## ENTRIES SUPPLIED
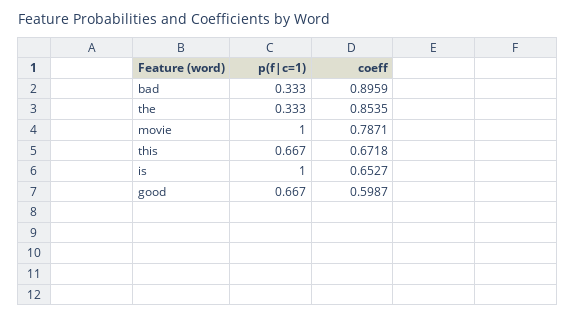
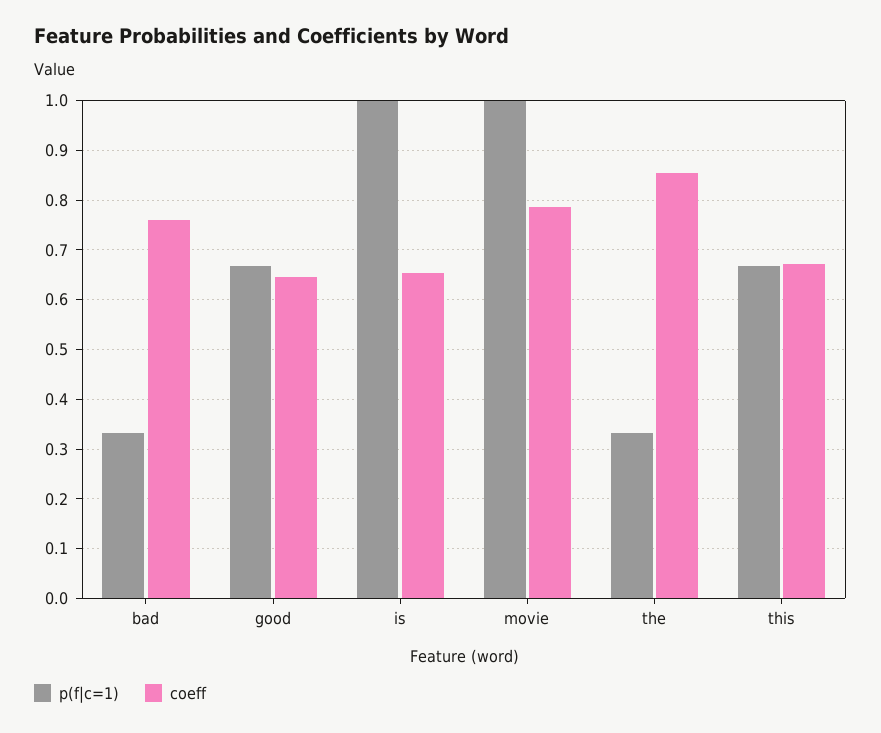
coeff, bad: 0.8959 -> 0.76
coeff, good: 0.5987 -> 0.64

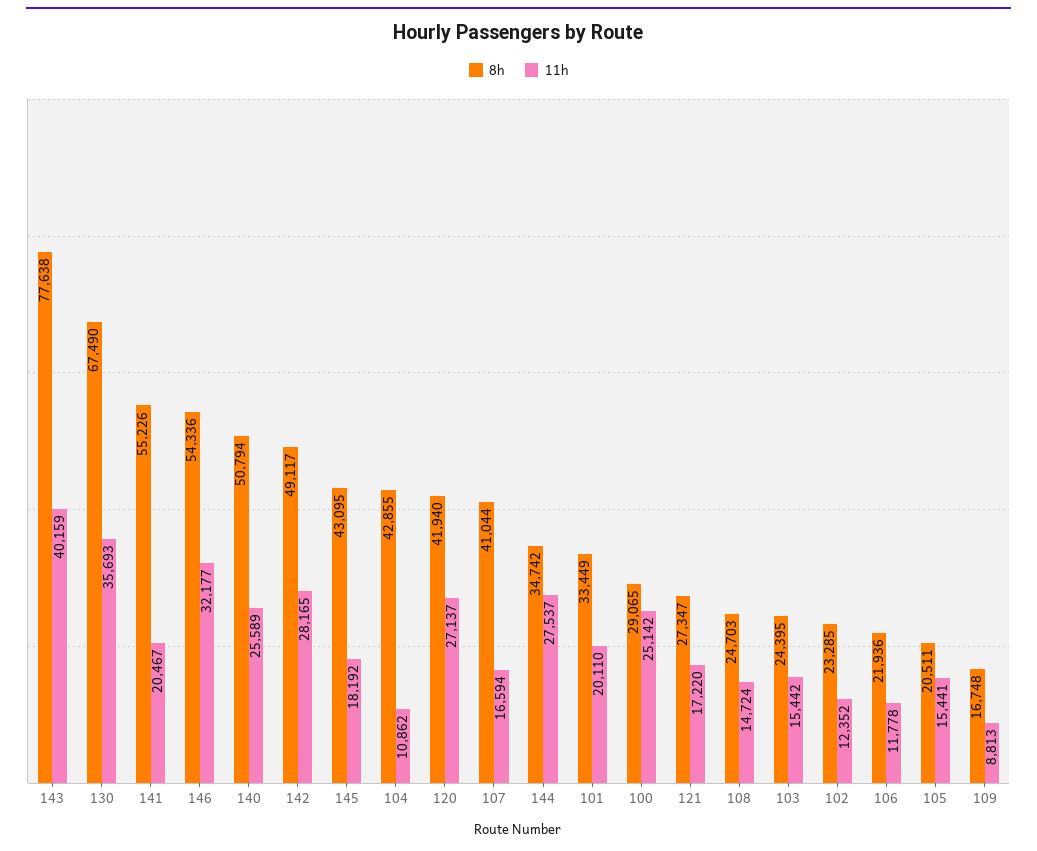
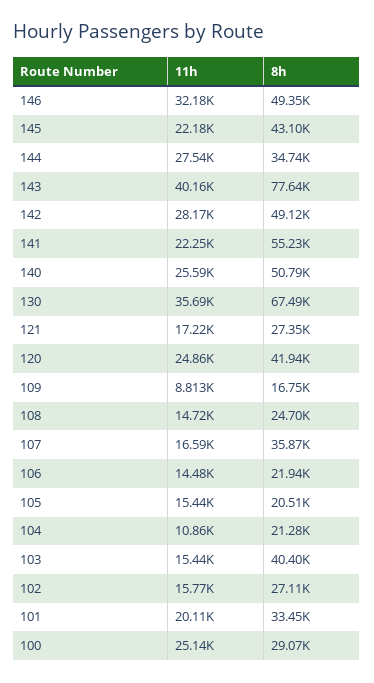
11h, 141: 20467 -> 22250
8h, 146: 54336 -> 49350
11h, 145: 18192 -> 22180
8h, 104: 42855 -> 21280
11h, 120: 27137 -> 24860
8h, 107: 41044 -> 35870
8h, 103: 24395 -> 40400
8h, 102: 23285 -> 27110
11h, 102: 12352 -> 15770
11h, 106: 11778 -> 14480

## ACTIVITY
The copy you give must repeat each record character for character, but it must not include the pictures.

## EXERCISE OUTPUT
coeff, bad: 0.8959 -> 0.76
coeff, good: 0.5987 -> 0.64

11h, 141: 20467 -> 22250
8h, 146: 54336 -> 49350
11h, 145: 18192 -> 22180
8h, 104: 42855 -> 21280
11h, 120: 27137 -> 24860
8h, 107: 41044 -> 35870
8h, 103: 24395 -> 40400
8h, 102: 23285 -> 27110
11h, 102: 12352 -> 15770
11h, 106: 11778 -> 14480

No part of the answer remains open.